L’acte de l’analyste au temps des Uns-tout-seuls s’appuie sur l’interprétation à l’envers[1] pour tenter de cerner le mode de jouissance singulier au dire. Mais comment l’analyste opère-t-il pour lire le dire ? Lacan l’énonce clairement : « l’opération de l’analyste […] consiste à pratiquer la coupure[2] ». Il précise que la coupure est l’essence du langage[3]. Couper la chaîne et isoler le S1, telle est la visée. C’est donc un acte d’interprétation a-sémantique[4]. Ainsi « L’analyste, lui, tranche. Ce qu’il dit est coupure, c’est-à-dire participe de l’écriture[5] ». Lalangue qui percute le corps dévoile l’écriture de jouissance.
Si l’interprétation touche « la matière même du signifiant, la motérialité de lalangue[6] », alors elle permet de passer du signifiant à la lettre. Mais en quoi l’acte de coupure est-il affine à la lettre ? La lettre est littorale[7]. Elle trace un bord entre la jouissance et le savoir. Faut-il encore que le littoral vire au littéral. Alors un dire peut se lire au rivage. Même si la lettre se précipite, c’est du fait d’une rupture, une pluie de signifiants, matière en suspension, qui ravine le sol, le rature. De l’eau du langage filtrée, il reste quelques détritus. Une lettre résiduelle, celle qui témoigne du passage de « letter » à « litter ». L’extraction de la lettre est alors l’opération en vigueur.
[1] Cf. Miller J.-A., « L’interprétation à l’envers », La Cause freudienne, n° 32, février 1996, p. 9-13.
[2] Lacan J., Le Séminaire, livre XVI, D’un Autre à l’autre, texte établi par J.-A. Miller, Paris, Seuil, 2006, p. 388.
[3] Cf. Lacan J., Le Séminaire, livre XIV, La logique du fantasme, texte établi par J.-A. Miller, Paris, Seuil, 2023, p. 197.
[4] Cf. Solano-Suarez E.,« L’interprétation a-sémantique », posté le 18 mai 2023 sur le blog des J53.
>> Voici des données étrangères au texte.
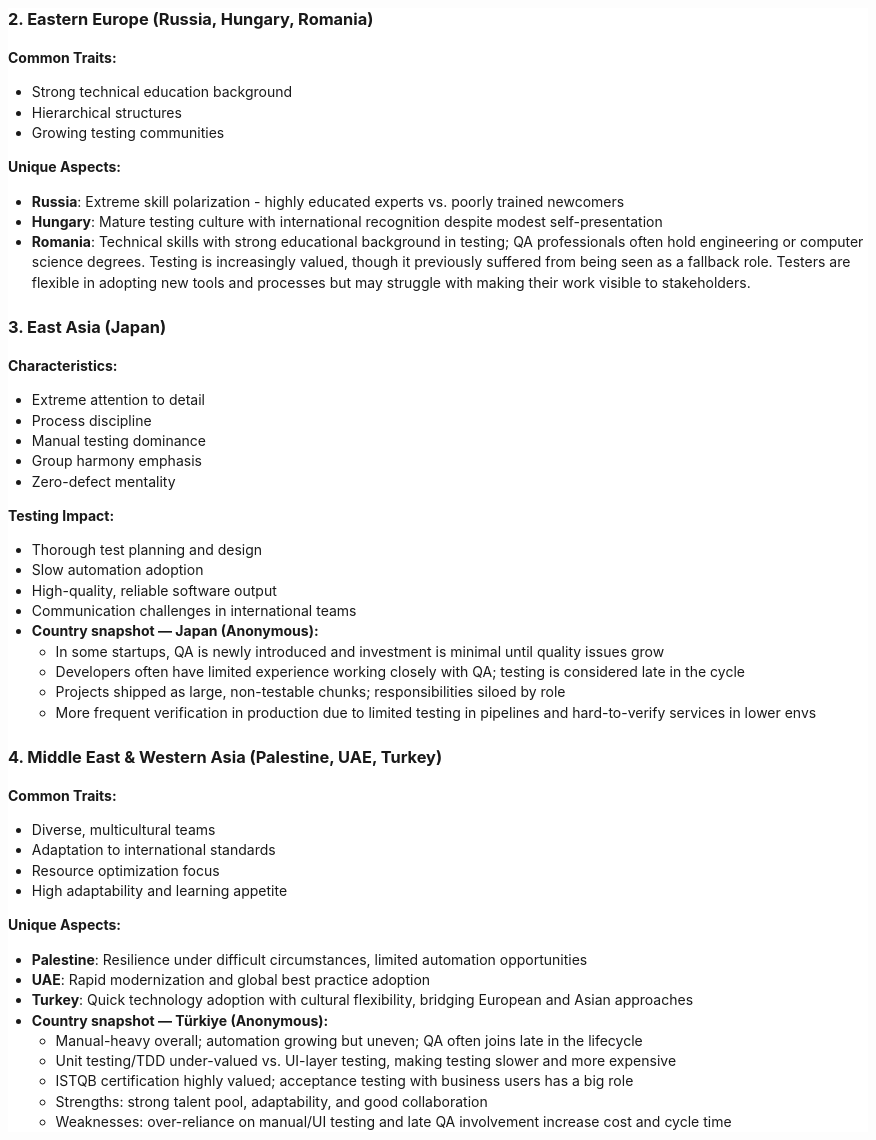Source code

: ### 2. Eastern Europe (Russia, Hungary, Romania)
**Common Traits:**
- Strong technical education background
- Hierarchical structures
- Growing testing communities

**Unique Aspects:**
- **Russia**: Extreme skill polarization - highly educated experts vs. poorly trained newcomers
- **Hungary**: Mature testing culture with international recognition despite modest self-presentation
- **Romania**: Technical skills with strong educational background in testing; QA professionals often hold engineering or computer science degrees. Testing is increasingly valued, though it previously suffered from being seen as a fallback role. Testers are flexible in adopting new tools and processes but may struggle with making their work visible to stakeholders.

### 3. East Asia (Japan)
**Characteristics:**
- Extreme attention to detail
- Process discipline
- Manual testing dominance
- Group harmony emphasis
- Zero-defect mentality

**Testing Impact:**
- Thorough test planning and design
- Slow automation adoption
- High-quality, reliable software output
- Communication challenges in international teams
- **Country snapshot — Japan (Anonymous):**
  - In some startups, QA is newly introduced and investment is minimal until quality issues grow
  - Developers often have limited experience working closely with QA; testing is considered late in the cycle
  - Projects shipped as large, non-testable chunks; responsibilities siloed by role
  - More frequent verification in production due to limited testing in pipelines and hard-to-verify services in lower envs

### 4. Middle East & Western Asia (Palestine, UAE, Turkey)
**Common Traits:**
- Diverse, multicultural teams
- Adaptation to international standards
- Resource optimization focus
- High adaptability and learning appetite

**Unique Aspects:**
- **Palestine**: Resilience under difficult circumstances, limited automation opportunities
- **UAE**: Rapid modernization and global best practice adoption
- **Turkey**: Quick technology adoption with cultural flexibility, bridging European and Asian approaches
- **Country snapshot — Türkiye (Anonymous):**
  - Manual-heavy overall; automation growing but uneven; QA often joins late in the lifecycle
  - Unit testing/TDD under-valued vs. UI-layer testing, making testing slower and more expensive
  - ISTQB certification highly valued; acceptance testing with business users has a big role
  - Strengths: strong talent pool, adaptability, and good collaboration
  - Weaknesses: over-reliance on manual/UI testing and late QA involvement increase cost and cycle time
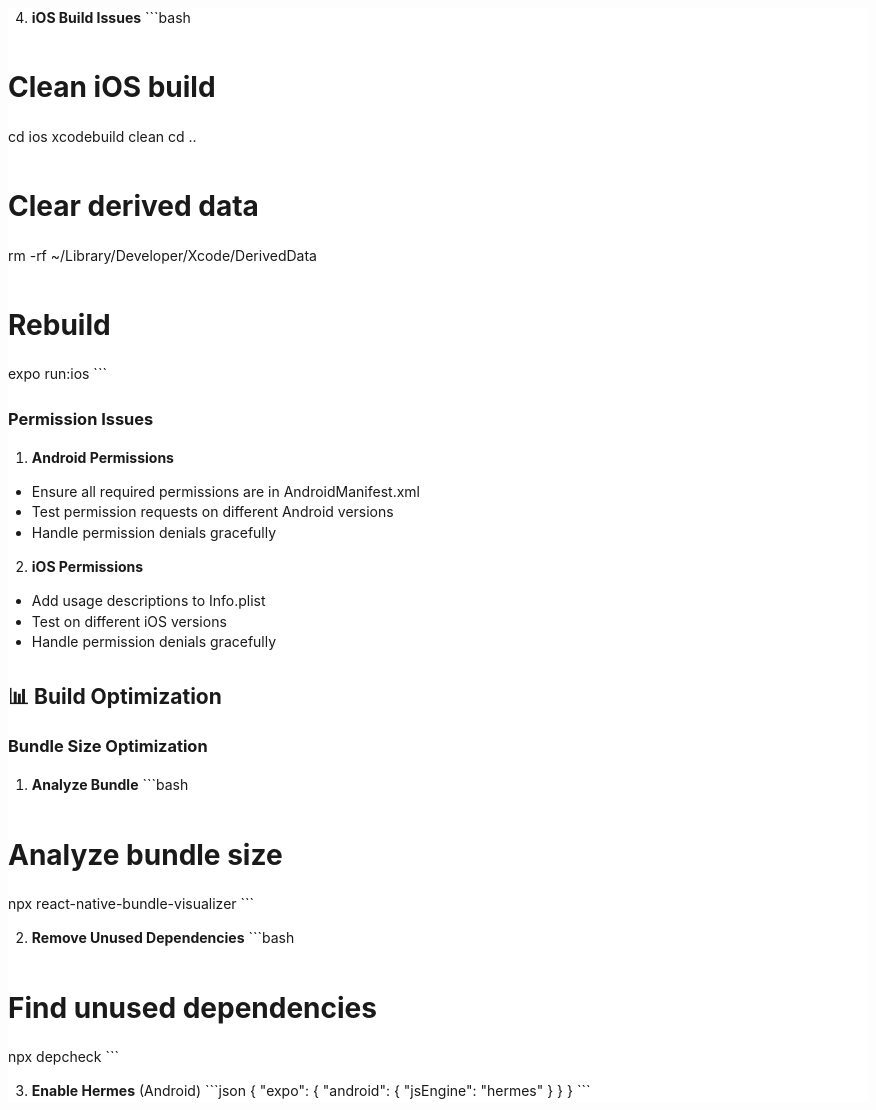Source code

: 4. **iOS Build Issues**
\`\`\`bash
# Clean iOS build
cd ios
xcodebuild clean
cd ..

# Clear derived data
rm -rf ~/Library/Developer/Xcode/DerivedData

# Rebuild
expo run:ios
\`\`\`

### Permission Issues

1. **Android Permissions**
- Ensure all required permissions are in AndroidManifest.xml
- Test permission requests on different Android versions
- Handle permission denials gracefully

2. **iOS Permissions**
- Add usage descriptions to Info.plist
- Test on different iOS versions
- Handle permission denials gracefully

## 📊 Build Optimization

### Bundle Size Optimization

1. **Analyze Bundle**
\`\`\`bash
# Analyze bundle size
npx react-native-bundle-visualizer
\`\`\`

2. **Remove Unused Dependencies**
\`\`\`bash
# Find unused dependencies
npx depcheck
\`\`\`

3. **Enable Hermes** (Android)
\`\`\`json
{
  "expo": {
    "android": {
      "jsEngine": "hermes"
    }
  }
}
\`\`\`
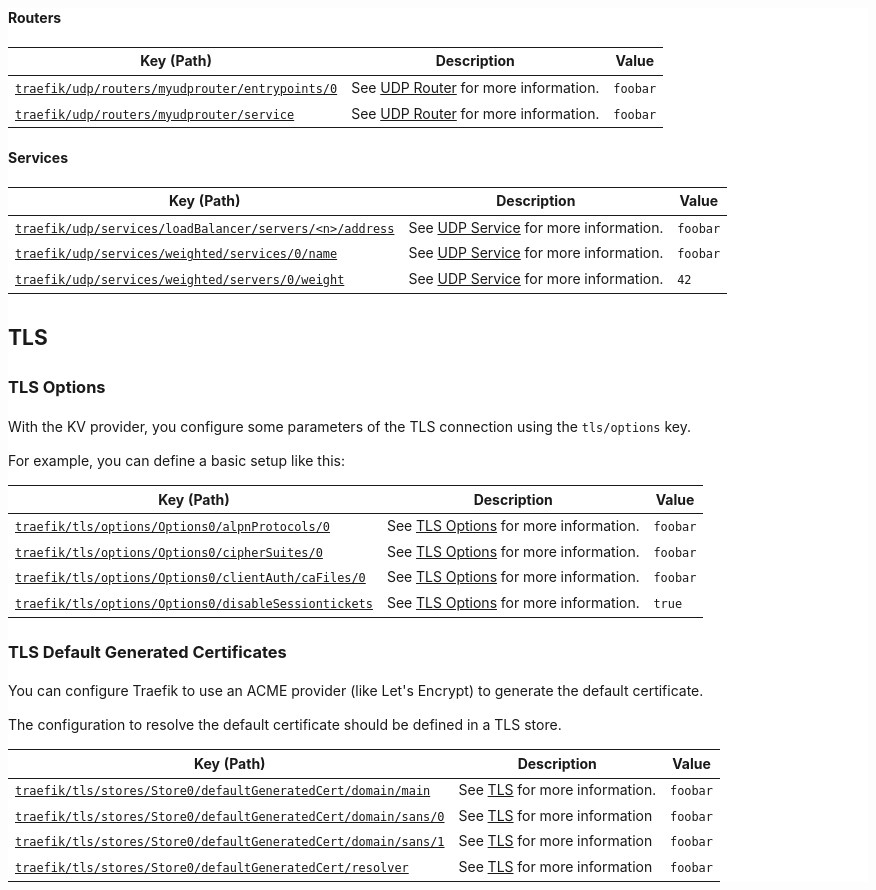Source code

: #### Routers

| Key (Path)                                                       | Description                                                       | Value |
|------------------------------------------------------------------|------------------------------------------------------------------|-------|
| <a id="opt-traefikudproutersmyudprouterentrypoints0" href="#opt-traefikudproutersmyudprouterentrypoints0" title="#opt-traefikudproutersmyudprouterentrypoints0">`traefik/udp/routers/myudprouter/entrypoints/0`</a> | See [UDP Router](../udp/router/rules-priority.md#entrypoints) for more information. | `foobar`  |
| <a id="opt-traefikudproutersmyudprouterservice" href="#opt-traefikudproutersmyudprouterservice" title="#opt-traefikudproutersmyudprouterservice">`traefik/udp/routers/myudprouter/service`</a> | See [UDP Router](../udp/router/rules-priority.md#configuration-example) for more information. | `foobar`  |

#### Services

| Key (Path)                                                       | Description                                                       | Value |
|------------------------------------------------------------------|------------------------------------------------------------------|-------|
| <a id="opt-traefikudpservicesloadBalancerserversnaddress" href="#opt-traefikudpservicesloadBalancerserversnaddress" title="#opt-traefikudpservicesloadBalancerserversnaddress">`traefik/udp/services/loadBalancer/servers/<n>/address`</a> | See [UDP Service](../udp/service.md) for more information. | `foobar`  |
| <a id="opt-traefikudpservicesweightedservices0name" href="#opt-traefikudpservicesweightedservices0name" title="#opt-traefikudpservicesweightedservices0name">`traefik/udp/services/weighted/services/0/name`</a> | See [UDP Service](../udp/service.md) for more information. | `foobar`  |
| <a id="opt-traefikudpservicesweightedservers0weight" href="#opt-traefikudpservicesweightedservers0weight" title="#opt-traefikudpservicesweightedservers0weight">`traefik/udp/services/weighted/servers/0/weight`</a> |See [UDP Service](../udp/service.md) for more information. | `42`  | 

## TLS

### TLS Options

With the KV provider, you configure some parameters of the TLS connection using the `tls/options` key.

For example, you can define a basic setup like this:

| Key (Path)                                           | Description                                           | Value    |
|------------------------------------------------------|------------------------------------------------------|----------|
| <a id="opt-traefiktlsoptionsOptions0alpnProtocols0" href="#opt-traefiktlsoptionsOptions0alpnProtocols0" title="#opt-traefiktlsoptionsOptions0alpnProtocols0">`traefik/tls/options/Options0/alpnProtocols/0`</a> | See [TLS Options](../http/tls/tls-options.md) for more information. | `foobar` | 
| <a id="opt-traefiktlsoptionsOptions0cipherSuites0" href="#opt-traefiktlsoptionsOptions0cipherSuites0" title="#opt-traefiktlsoptionsOptions0cipherSuites0">`traefik/tls/options/Options0/cipherSuites/0`</a> | See [TLS Options](../http/tls/tls-options.md) for more information. | `foobar` | 
| <a id="opt-traefiktlsoptionsOptions0clientAuthcaFiles0" href="#opt-traefiktlsoptionsOptions0clientAuthcaFiles0" title="#opt-traefiktlsoptionsOptions0clientAuthcaFiles0">`traefik/tls/options/Options0/clientAuth/caFiles/0`</a> | See [TLS Options](../http/tls/tls-options.md) for more information. | `foobar` | 
| <a id="opt-traefiktlsoptionsOptions0disableSessiontickets" href="#opt-traefiktlsoptionsOptions0disableSessiontickets" title="#opt-traefiktlsoptionsOptions0disableSessiontickets">`traefik/tls/options/Options0/disableSessiontickets`</a> | See [TLS Options](../http/tls/tls-options.md) for more information. |  `true`   |

### TLS Default Generated Certificates

You can configure Traefik to use an ACME provider (like Let's Encrypt) to generate the default certificate.

The configuration to resolve the default certificate should be defined in a TLS store.

| Key (Path)                                                     | Description                                                     | Value    |
|----------------------------------------------------------------|----------------------------------------------------------------|----------|
| <a id="opt-traefiktlsstoresStore0defaultGeneratedCertdomainmain" href="#opt-traefiktlsstoresStore0defaultGeneratedCertdomainmain" title="#opt-traefiktlsstoresStore0defaultGeneratedCertdomainmain">`traefik/tls/stores/Store0/defaultGeneratedCert/domain/main`</a> | See [TLS](../http/tls/tls-certificates.md#certificates-stores) for more information. | `foobar` |
| <a id="opt-traefiktlsstoresStore0defaultGeneratedCertdomainsans0" href="#opt-traefiktlsstoresStore0defaultGeneratedCertdomainsans0" title="#opt-traefiktlsstoresStore0defaultGeneratedCertdomainsans0">`traefik/tls/stores/Store0/defaultGeneratedCert/domain/sans/0`</a> | See [TLS](../http/tls/tls-certificates.md#certificates-stores) for more information| `foobar` |
| <a id="opt-traefiktlsstoresStore0defaultGeneratedCertdomainsans1" href="#opt-traefiktlsstoresStore0defaultGeneratedCertdomainsans1" title="#opt-traefiktlsstoresStore0defaultGeneratedCertdomainsans1">`traefik/tls/stores/Store0/defaultGeneratedCert/domain/sans/1`</a> | See [TLS](../http/tls/tls-certificates.md#certificates-stores) for more information| `foobar` |
| <a id="opt-traefiktlsstoresStore0defaultGeneratedCertresolver" href="#opt-traefiktlsstoresStore0defaultGeneratedCertresolver" title="#opt-traefiktlsstoresStore0defaultGeneratedCertresolver">`traefik/tls/stores/Store0/defaultGeneratedCert/resolver`</a> | See [TLS](../http/tls/tls-certificates.md#certificates-stores) for more information| `foobar` |
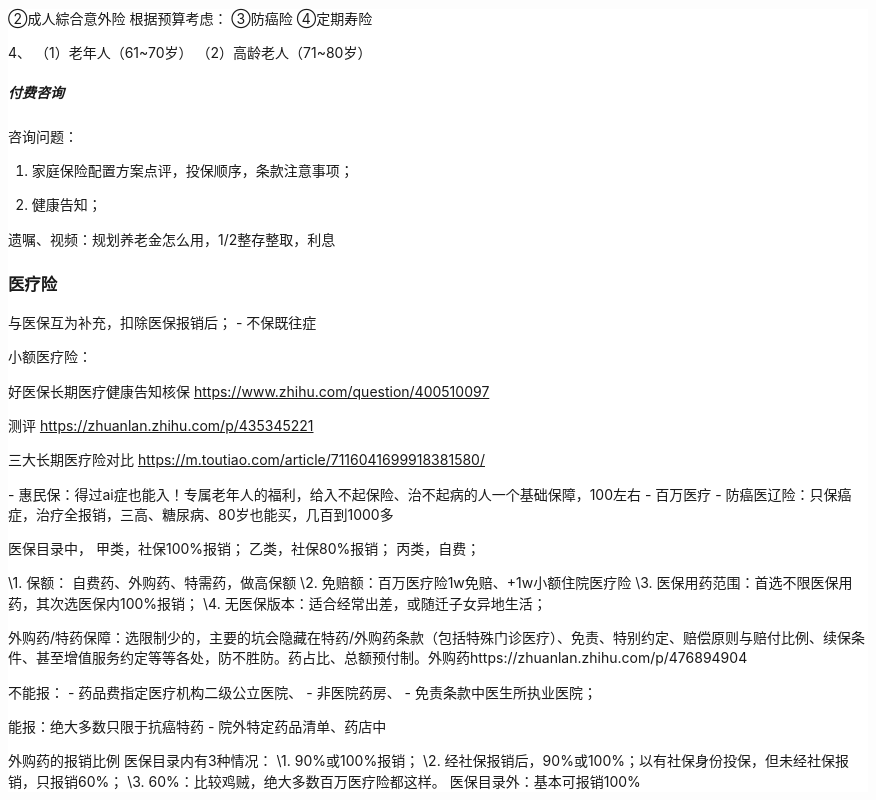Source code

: ②成人綜合意外险
根据预算考虑：
③防癌险
④定期寿险

4、
（1）老年人（61~70岁）
（2）高龄老人（71~80岁）

##### 付费咨询

咨询问题：

1. 家庭保险配置方案点评，投保顺序，条款注意事项；

2. 健康告知；

遗嘱、视频：规划养老金怎么用，1/2整存整取，利息

### 医疗险

与医保互为补充，扣除医保报销后；
\- 不保既往症

小额医疗险：

好医保长期医疗健康告知核保 https://www.zhihu.com/question/400510097

测评 https://zhuanlan.zhihu.com/p/435345221

三大长期医疗险对比 https://m.toutiao.com/article/7116041699918381580/

\- 惠民保：得过ai症也能入！专属老年人的福利，给入不起保险、治不起病的人一个基础保障，100左右
\- 百万医疗
\- 防癌医辽险：只保癌症，治疗全报销，三高、糖尿病、80岁也能买，几百到1000多

医保目录中，
甲类，社保100%报销；
乙类，社保80%报销；
丙类，自费；

\1. 保额： 自费药、外购药、特需药，做高保额
\2. 免赔额：百万医疗险1w免赔、+1w小额住院医疗险
\3. 医保用药范围：首选不限医保用药，其次选医保内100%报销；
\4. 无医保版本：适合经常出差，或随迁子女异地生活；


外购药/特药保障：选限制少的，主要的坑会隐藏在特药/外购药条款（包括特殊门诊医疗）、免责、特别约定、赔偿原则与赔付比例、续保条件、甚至增值服务约定等等各处，防不胜防。药占比、总额预付制。外购药https://zhuanlan.zhihu.com/p/476894904

不能报：
\- 药品费指定医疗机构二级公立医院、
\- 非医院药房、
\- 免责条款中医生所执业医院；

能报：绝大多数只限于抗癌特药
\- 院外特定药品清单、药店中

外购药的报销比例
医保目录内有3种情况：
\1. 90%或100%报销；
\2. 经社保报销后，90%或100%；以有社保身份投保，但未经社保报销，只报销60%；
\3. 60%：比较鸡贼，绝大多数百万医疗险都这样。
医保目录外：基本可报销100%
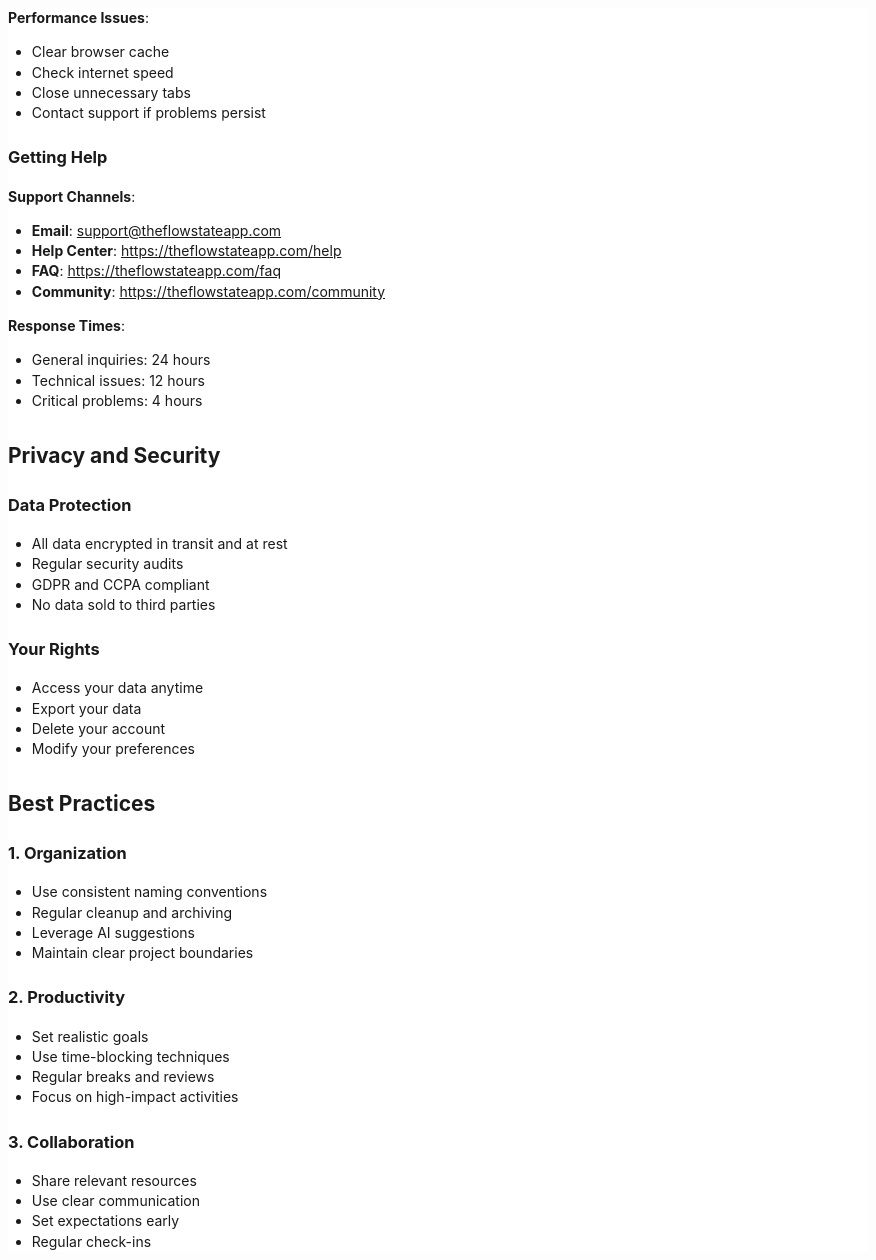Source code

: **Performance Issues**:
- Clear browser cache
- Check internet speed
- Close unnecessary tabs
- Contact support if problems persist

### Getting Help

**Support Channels**:
- **Email**: support@theflowstateapp.com
- **Help Center**: https://theflowstateapp.com/help
- **FAQ**: https://theflowstateapp.com/faq
- **Community**: https://theflowstateapp.com/community

**Response Times**:
- General inquiries: 24 hours
- Technical issues: 12 hours
- Critical problems: 4 hours

## Privacy and Security

### Data Protection
- All data encrypted in transit and at rest
- Regular security audits
- GDPR and CCPA compliant
- No data sold to third parties

### Your Rights
- Access your data anytime
- Export your data
- Delete your account
- Modify your preferences

## Best Practices

### 1. Organization
- Use consistent naming conventions
- Regular cleanup and archiving
- Leverage AI suggestions
- Maintain clear project boundaries

### 2. Productivity
- Set realistic goals
- Use time-blocking techniques
- Regular breaks and reviews
- Focus on high-impact activities

### 3. Collaboration
- Share relevant resources
- Use clear communication
- Set expectations early
- Regular check-ins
[5] Lacan J., Le séminaire, livre XXV, « Le moment de conclure », leçon du 20 décembre 1977, inédit.
[6] Caro A., « Un dire qui fait événement », posté le 14 mai 2023 sur le blog des J53.
[7] Cf. Lacan J., Le Séminaire, livre XVIII, D’un discours qui ne serait pas du semblant, texte établi par J.-A. Miller, Paris, Seuil, 2007, p. 117.